**Data listing**
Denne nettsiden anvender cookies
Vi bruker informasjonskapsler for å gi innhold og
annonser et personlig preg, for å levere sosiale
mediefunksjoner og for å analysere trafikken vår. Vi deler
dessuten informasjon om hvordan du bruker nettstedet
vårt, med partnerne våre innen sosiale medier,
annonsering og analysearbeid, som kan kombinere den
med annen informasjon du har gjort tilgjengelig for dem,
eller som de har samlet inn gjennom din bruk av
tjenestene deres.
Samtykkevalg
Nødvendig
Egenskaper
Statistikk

**What needs to be done**
Output the entire data exactly, line for line.

**Solution**
Denne nettsiden anvender cookies
Vi bruker informasjonskapsler for å gi innhold og
annonser et personlig preg, for å levere sosiale
mediefunksjoner og for å analysere trafikken vår. Vi deler
dessuten informasjon om hvordan du bruker nettstedet
vårt, med partnerne våre innen sosiale medier,
annonsering og analysearbeid, som kan kombinere den
med annen informasjon du har gjort tilgjengelig for dem,
eller som de har samlet inn gjennom din bruk av
tjenestene deres.
Samtykkevalg
Nødvendig
Egenskaper
Statistikk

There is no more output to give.